GTU was badly advised but all is not lost

Last week I argued that collective bargaining (CB) cannot increase teachers’ pay to the level they require to compensate for the historical and moral deficiencies they believe they have sustained and are still sustaining, and concluded that a good result for the teachers  can only be won where there exists ‘strong industrial action to induce in the government the political will to positively respond either before its final stage or during that stage by liberalizing the restrictive conditionalities of the arbitration terms of reference.’ I then said that, ‘This government has done little in relation to the teachers to suggest that the political will exists.’

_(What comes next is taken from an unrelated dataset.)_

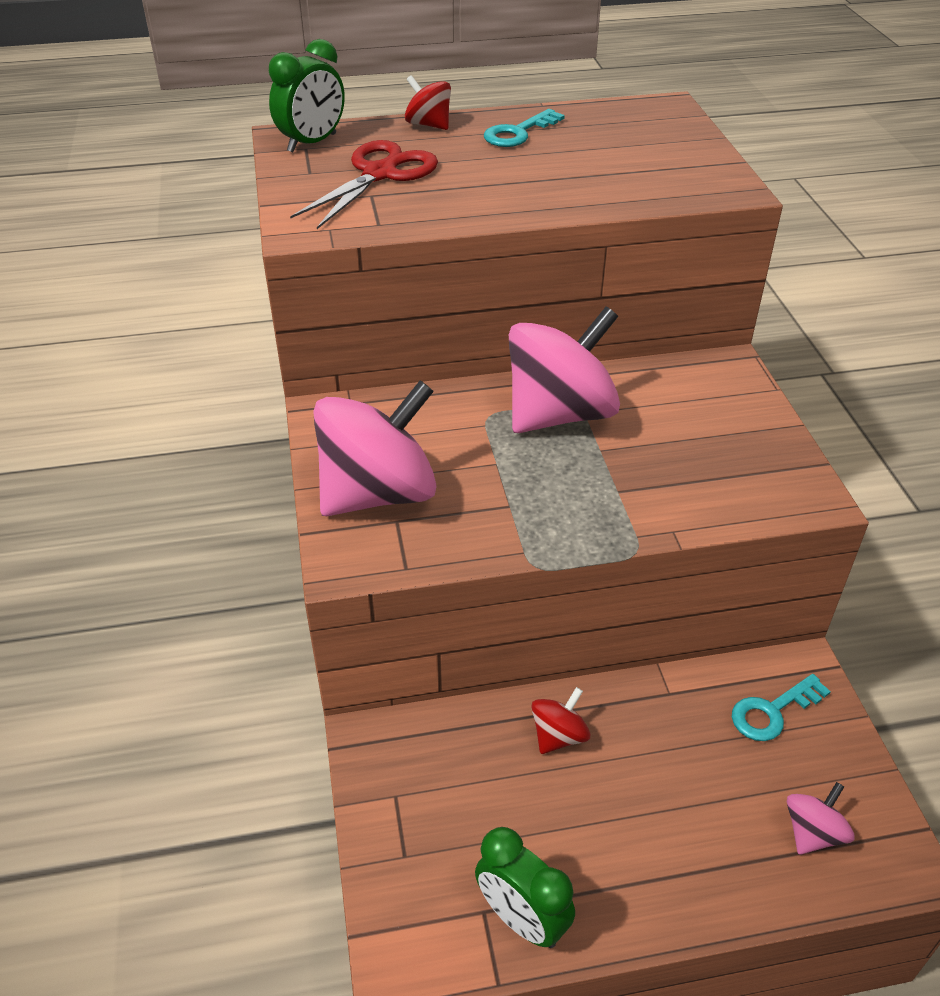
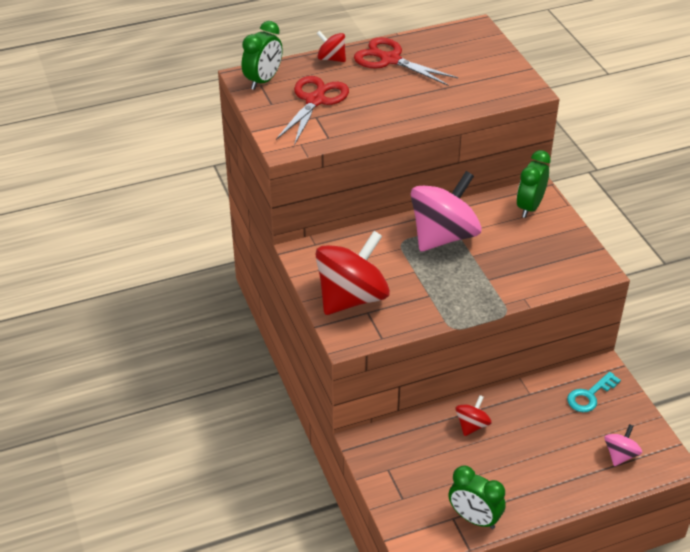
camera: 10 degrees left, 0 degrees up
pink spinning top [313,380,436,516] -> red spinning top [315,231,390,315]
turquoise key [484,109,565,147] -> red scissors [354,37,458,86]
none -> green clock [517,150,551,218]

We are at the final stage of the CB process without any of the above occurring, largely because I believe the Guyana Teachers’ Union (GTU) leadership was badly advised. The union has now reached the arbitration stage and inexplicably has called off the strike without having first concluded the terms of reference for the proposed arbitration. Furthermore, so far as I am aware, during the conciliation process it was unable to extract any new meaningful offer from the government and rather than leaving it to the arbitrators to decide, it has stated without any good reason that it was willing to accept a 20% increase in wages instead of the 40% the task force that examined the government finances recommended!

Public servants are generally viewed as intolerant and useless: adding unnecessary cost to relevant levels of the production process. But perhaps because most of us have had a favourite teacher and had, have, or will have children in whose success teachers have played, are playing or will play a substantial part, in my opinion, in our society teachers represent the soul of the public service. While it is true that some teachers are accused of not properly teaching and forcing children into after-school lessons, even the need for those lessons is usually blamed on the state. Therefore, most people – even the APNU+AFC government – want a better deal for teachers and the union began the strike with an unusual level of public support.